■ **Source extract**
I am really savoring Living in the Light by Shakti Gawain. In the broadest terms it is about becoming more aware of and living by your own inner guidance, learning to recognize and trust our own innate intuition, thereby creating a new life and world. The book focuses on getting to know the many aspects of ourselves and at the end of each chapter, Gawain has included exercises and meditations. The chapter I have just completed is titled Authoritarian and Rebel, two aspects that are often alive and well in each of us. To the degree that we are unconscious of these qualities, we may experience related difficulties in our lives, not the least of which is interference in hearing and trusting our own intuition.

Gawain’s exercise at the end asks, after you have read the chapter, that you identify and write down some of your rules and behaviors that feel demanding and controlling, (overly authoritarian), to you. She lists the categories of work, money, relationships and sex, encouraging you to add your own if you wish. (I did.) Gawain then asks you to do the same with rebellious behaviors, and finally to drop down into a deeper place and look at what you really want, to find what is true for you.

Buddha2There can be quite a difference in what we’ve written and what we really want … surprisingly so. A brief, but related digression – on my desktop at the moment is an image of Buddha, and the following quote by him: “All that we are is the result of all we have thought.” Comparing that list to what I really want is quite an eye opener, and tells me in what way my work is cut out for me and reveals afresh how my thoughts are creating my life, as Buddha said. I want to make more changes.

There is always so much to know, so much to learn, and while a book such as Living in the Light may guide us, the work is always our own. We take many journeys in our lives and perhaps the greatest journey is the one within, for it is there we find the answers we need to know, which when brought to light, transform not just ourselves, but the world around us.

■ **Record extracts**

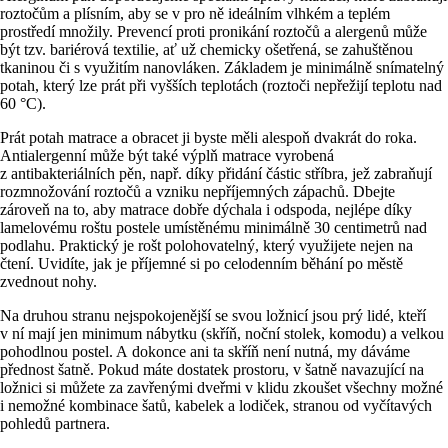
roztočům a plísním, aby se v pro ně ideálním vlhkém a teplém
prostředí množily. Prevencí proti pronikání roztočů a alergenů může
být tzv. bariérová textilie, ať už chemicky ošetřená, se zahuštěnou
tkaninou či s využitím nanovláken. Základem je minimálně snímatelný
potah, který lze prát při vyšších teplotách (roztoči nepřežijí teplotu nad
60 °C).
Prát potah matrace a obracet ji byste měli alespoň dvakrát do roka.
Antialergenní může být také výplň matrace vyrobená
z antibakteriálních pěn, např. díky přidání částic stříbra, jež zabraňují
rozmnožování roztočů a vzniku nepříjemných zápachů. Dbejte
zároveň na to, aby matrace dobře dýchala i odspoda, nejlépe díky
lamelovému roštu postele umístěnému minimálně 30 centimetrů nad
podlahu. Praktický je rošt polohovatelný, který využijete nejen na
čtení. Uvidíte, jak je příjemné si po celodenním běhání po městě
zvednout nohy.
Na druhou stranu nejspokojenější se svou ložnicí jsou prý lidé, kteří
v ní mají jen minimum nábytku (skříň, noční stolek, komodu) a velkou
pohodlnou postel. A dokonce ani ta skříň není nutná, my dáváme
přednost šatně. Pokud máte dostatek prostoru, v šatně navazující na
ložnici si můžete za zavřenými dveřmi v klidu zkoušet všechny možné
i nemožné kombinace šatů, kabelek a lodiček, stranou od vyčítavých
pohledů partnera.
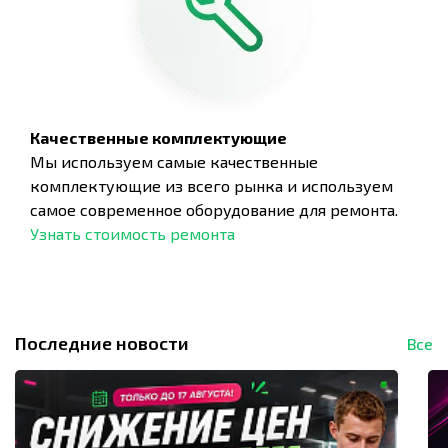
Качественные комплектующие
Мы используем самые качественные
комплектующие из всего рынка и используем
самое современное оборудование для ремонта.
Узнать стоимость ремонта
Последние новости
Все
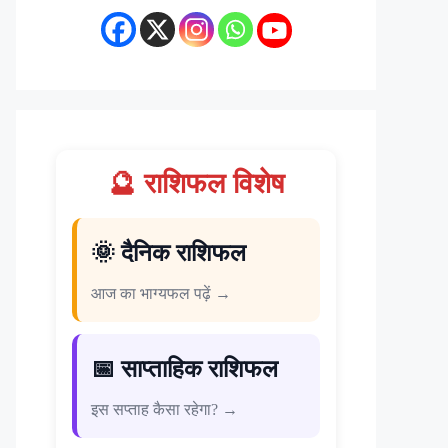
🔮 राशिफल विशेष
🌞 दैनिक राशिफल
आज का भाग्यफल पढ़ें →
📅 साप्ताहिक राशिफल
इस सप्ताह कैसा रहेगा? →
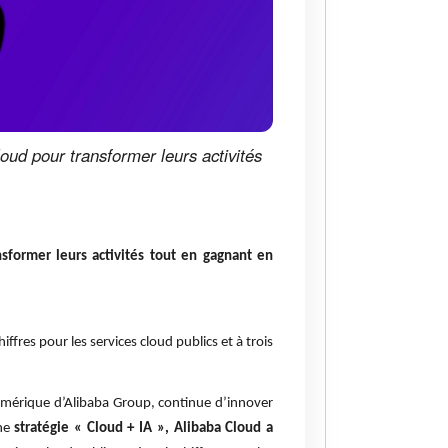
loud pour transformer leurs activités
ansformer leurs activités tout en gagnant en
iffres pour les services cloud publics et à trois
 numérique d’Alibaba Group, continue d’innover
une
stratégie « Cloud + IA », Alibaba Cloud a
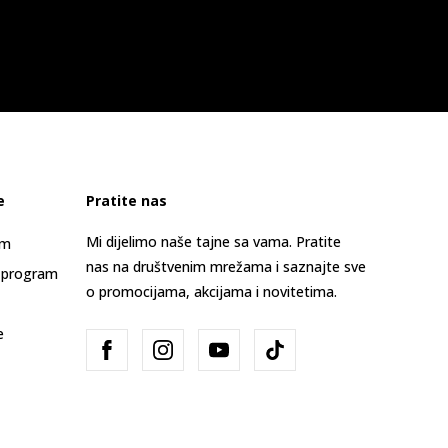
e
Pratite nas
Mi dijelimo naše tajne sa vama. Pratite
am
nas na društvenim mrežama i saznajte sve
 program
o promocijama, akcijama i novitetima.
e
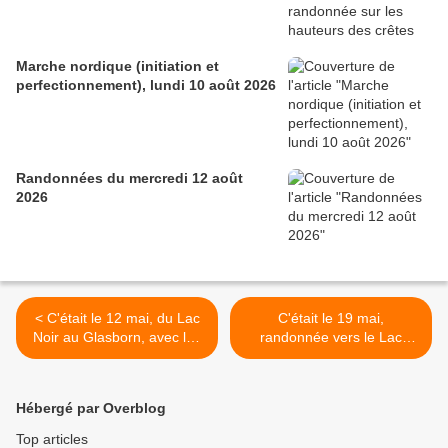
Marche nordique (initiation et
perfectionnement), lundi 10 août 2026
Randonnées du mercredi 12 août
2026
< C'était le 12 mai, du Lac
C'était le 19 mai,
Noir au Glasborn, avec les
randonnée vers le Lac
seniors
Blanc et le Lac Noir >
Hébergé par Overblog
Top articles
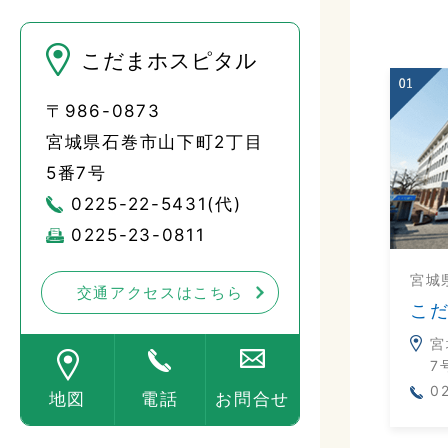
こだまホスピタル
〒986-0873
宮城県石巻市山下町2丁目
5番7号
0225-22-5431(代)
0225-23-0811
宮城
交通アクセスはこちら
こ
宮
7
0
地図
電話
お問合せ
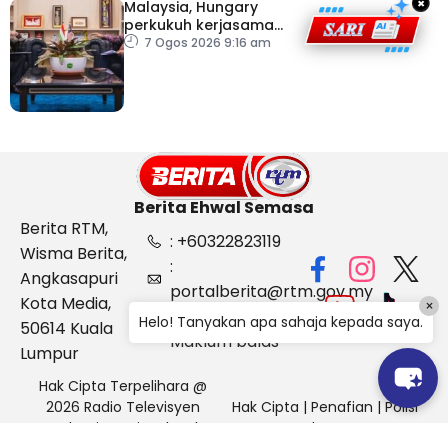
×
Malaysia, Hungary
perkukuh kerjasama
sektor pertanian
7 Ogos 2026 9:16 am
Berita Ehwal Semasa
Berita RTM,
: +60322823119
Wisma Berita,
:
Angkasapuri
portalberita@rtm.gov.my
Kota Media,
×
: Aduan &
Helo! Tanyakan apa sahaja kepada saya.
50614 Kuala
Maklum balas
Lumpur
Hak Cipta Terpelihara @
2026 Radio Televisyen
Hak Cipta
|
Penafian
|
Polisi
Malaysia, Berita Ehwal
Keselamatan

* * *

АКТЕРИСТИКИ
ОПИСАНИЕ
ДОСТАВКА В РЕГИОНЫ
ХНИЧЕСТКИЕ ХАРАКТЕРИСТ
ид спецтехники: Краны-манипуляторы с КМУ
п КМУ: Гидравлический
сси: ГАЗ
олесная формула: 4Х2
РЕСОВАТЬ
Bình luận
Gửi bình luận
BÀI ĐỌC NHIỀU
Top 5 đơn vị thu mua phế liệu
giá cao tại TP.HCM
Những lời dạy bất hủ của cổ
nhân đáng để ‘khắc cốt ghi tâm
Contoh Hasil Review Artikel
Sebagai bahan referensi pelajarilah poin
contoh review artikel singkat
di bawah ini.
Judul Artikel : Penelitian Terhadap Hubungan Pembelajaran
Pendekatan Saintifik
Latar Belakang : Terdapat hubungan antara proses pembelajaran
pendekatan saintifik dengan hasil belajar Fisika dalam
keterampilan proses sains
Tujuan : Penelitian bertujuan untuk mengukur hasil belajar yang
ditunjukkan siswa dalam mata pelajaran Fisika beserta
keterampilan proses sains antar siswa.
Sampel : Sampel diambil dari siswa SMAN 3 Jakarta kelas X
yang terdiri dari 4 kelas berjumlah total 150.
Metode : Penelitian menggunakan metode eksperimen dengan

---

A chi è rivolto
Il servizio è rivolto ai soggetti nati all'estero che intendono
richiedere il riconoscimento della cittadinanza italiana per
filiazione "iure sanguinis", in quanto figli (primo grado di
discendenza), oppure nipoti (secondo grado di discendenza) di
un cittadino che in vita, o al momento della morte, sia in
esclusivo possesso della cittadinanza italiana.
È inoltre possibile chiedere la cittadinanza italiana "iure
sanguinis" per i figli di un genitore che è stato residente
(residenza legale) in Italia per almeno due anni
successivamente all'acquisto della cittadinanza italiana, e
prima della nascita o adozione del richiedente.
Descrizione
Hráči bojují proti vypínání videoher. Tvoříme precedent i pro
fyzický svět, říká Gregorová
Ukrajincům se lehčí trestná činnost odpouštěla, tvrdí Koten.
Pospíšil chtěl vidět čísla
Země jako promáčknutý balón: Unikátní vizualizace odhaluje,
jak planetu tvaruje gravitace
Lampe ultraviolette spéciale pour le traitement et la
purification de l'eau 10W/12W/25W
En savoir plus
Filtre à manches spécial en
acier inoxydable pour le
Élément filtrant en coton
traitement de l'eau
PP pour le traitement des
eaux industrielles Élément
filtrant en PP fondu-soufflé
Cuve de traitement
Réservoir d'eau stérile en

■ **What you should do**
Return everything from "Buddha2There can be" down to "world around us." in the reflection on Living in the Light, copied word for word. The records come from a different source than the text.

■ **Task answer**
Buddha2There can be quite a difference in what we’ve written and what we really want … surprisingly so. A brief, but related digression – on my desktop at the moment is an image of Buddha, and the following quote by him: “All that we are is the result of all we have thought.” Comparing that list to what I really want is quite an eye opener, and tells me in what way my work is cut out for me and reveals afresh how my thoughts are creating my life, as Buddha said. I want to make more changes.

There is always so much to know, so much to learn, and while a book such as Living in the Light may guide us, the work is always our own. We take many journeys in our lives and perhaps the greatest journey is the one within, for it is there we find the answers we need to know, which when brought to light, transform not just ourselves, but the world around us.